During the growth of L. plantarum 163, the regulatory program is activated when the concentration of the extracellular AIP (PlnA) reaches a specific threshold. Upon binding to the PlnB (HPK) located on the cell membrane, PlnA can stimulate its HPK activity, leading to ATP hydrolysis and subsequently transferring a phosphate group to the regulatory factor PlnD. The phosphorylated PlnD then binds to the promoter regions of both PlnA and plantaricin synthesis genes, thereby initiating the biosynthesis of precursors of PlnA and plantaricin. As these precursors are transported from within the cell to the external environment, their signal peptides are cleaved by a specialized ABC transport system. Ultimately, mature forms of PlnA and plantaricin are secreted into the extracellular space via this ABC transport system, where they exert their biological functions [15,49]. During this process, the expression of the regulatory factor RRP₆ enhances both the transcription and translation of genes associated with the ABC transport system. Consequently, it accelerates the secretion of PlnA and plantaricin EF, resulting in reduced intracellular and increased extracellular concentrations of them. The extracellular PlnA will continue to activate the PlnB, promoting the transcription and translation of intracellular PlnA and plantaricin EF, and forming a positive feedback loop.

5. Conclusions

In summary, through previous multi-omics joint analysis, the TCS HPK₆/RRP₆ related to the pln locus gene cluster of the plantaricin synthesis gene was screened out. Overexpression of the regulatory factor RRP₆ increased the transcriptional levels of genes related to plantaricin and AIP transport and secretion in the pln locus.
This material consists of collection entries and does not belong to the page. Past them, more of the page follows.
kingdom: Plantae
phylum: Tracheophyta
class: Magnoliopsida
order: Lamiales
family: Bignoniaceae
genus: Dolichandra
This further increased the extracellular concentrations of plantaricin and AIP. The potential regulatory mechanisms have shown that the RRP₆ protein can specifically bind to the promoter sequence of the transporter-encoding gene plnG1, enhance its transcription and translation, and accelerate the transport and secretion of plantaricin and AIP, and thereby increase the yield of plantaricin EF. These results offer a novel strategy for achieving high-level production of plantaricin EF and contribute significantly to its large-scale application as a natural and safe food preservative in agriculture and the food industry.